Low Volatility Stocks vs. S&P 500 Another window for assessing market primary trends is comparing low volatility stocks (ETF ticker: USMV) with the overall performance of the S&P 500 index ETF (SPY). Low volatility stocks are considered a defensive subset of the market, which is why they often outperform the broader market during periods of heightened market pressure and cautious investor sentiment, typically indicating widespread bearish concern. Conversely, during substantial upward periods for low volatility stocks, market risk aversion significantly plummets, frequently leading to prolonged bearish market conditions.
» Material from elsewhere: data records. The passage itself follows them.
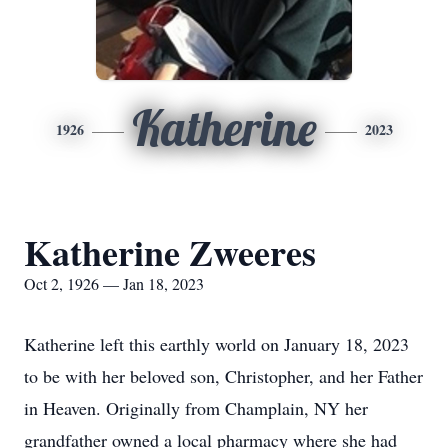
Katherine
1926
2023
Katherine Zweeres
Oct 2, 1926 — Jan 18, 2023
Katherine left this earthly world on January 18, 2023
to be with her beloved son, Christopher, and her Father
in Heaven. Originally from Champlain, NY her
grandfather owned a local pharmacy where she had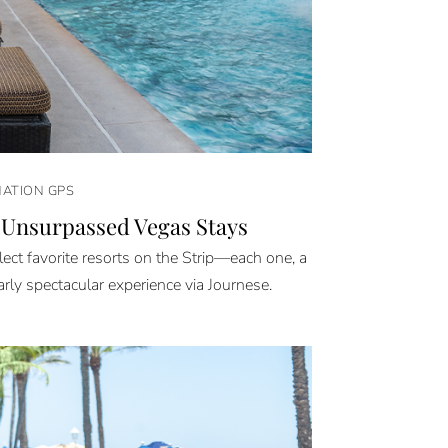
NATION GPS
 Unsurpassed Vegas Stays
ect favorite resorts on the Strip—each one, a
arly spectacular experience via Journese.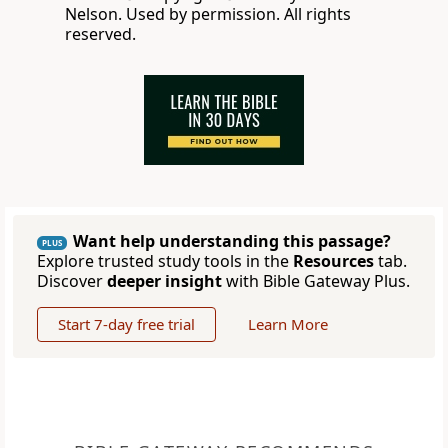
Nelson. Used by permission. All rights
reserved.
Want help understanding this passage?
PLUS
Explore trusted study tools in the
Resources
tab.
Discover
deeper insight
with Bible Gateway Plus.
Start 7-day free trial
Learn More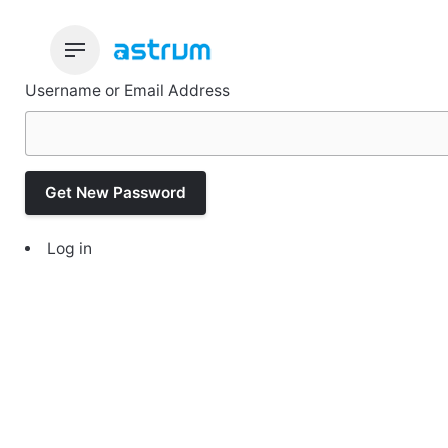
Skip
to
content
Username or Email Address
Get New Password
Log in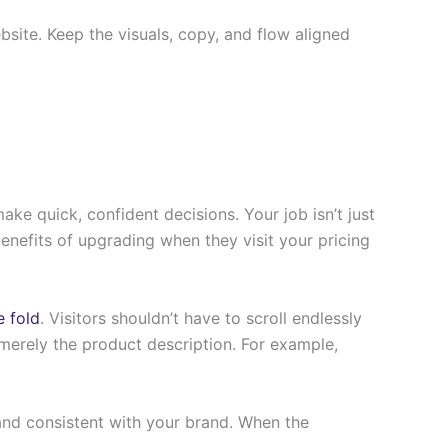
site. Keep the visuals, copy, and flow aligned
ake quick, confident decisions. Your job isn’t just
enefits of upgrading when they visit your pricing
e fold
. Visitors shouldn’t have to scroll endlessly
merely the product description. For example,
, and consistent with your brand. When the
During such bearish phases, the USMV-SPY ratio tends to surge. Here, however, we see a contrasting scenario: this ratio continues to decline, signaling that this market sentiment measure has yet to emit any significant signals regarding a breakdown or turning point in bull market sentiment.
Commodities vs. S&P 500 Finally, we focus on the overall performance of commodities (tracked by ETF ticker: GSG) relative to the equity market (SPY). With recent concerns regarding “tariffs potentially driving inflation,” this ratio serves as a timely indicator of the market's level of concern over this issue. During the surge of inflation in 2022, the commodities ETF GSG substantially outperformed the S&P 500 index ETF, reflected by a significant uptick in that ratio. However, in contrast, this ratio has been persistently declining over recent months, suggesting that while market inflation worries may be elevated, they remain relatively tempered compared to historical data and thus have yet to pose an urgent threat to the robust trajectory of the stock market.
Notably, the underlying logic of the above analytical framework is subject to change, and at some point, it will inevitably do so. However, the current investment perspective indicates that the bullish upward bias in the stock market remains intact. For a compelling assertion that the upward trend has peaked, the stock market requires a substantial degree of further deterioration, where concentrated indicators of market caution and selling pressure must exhibit robust momentum outpacing the S&P 500 index. The specific timing of such a turning point remains uncertain, but these core trend charts suggest that the probability of the market having reached a peak or being on the verge of a peak is still very low. When a significant shift occurs in global equity markets' risk preferences, we are likely to observe important new evidence of the bull market turning points or the onset of a bearish market in the listed indicators.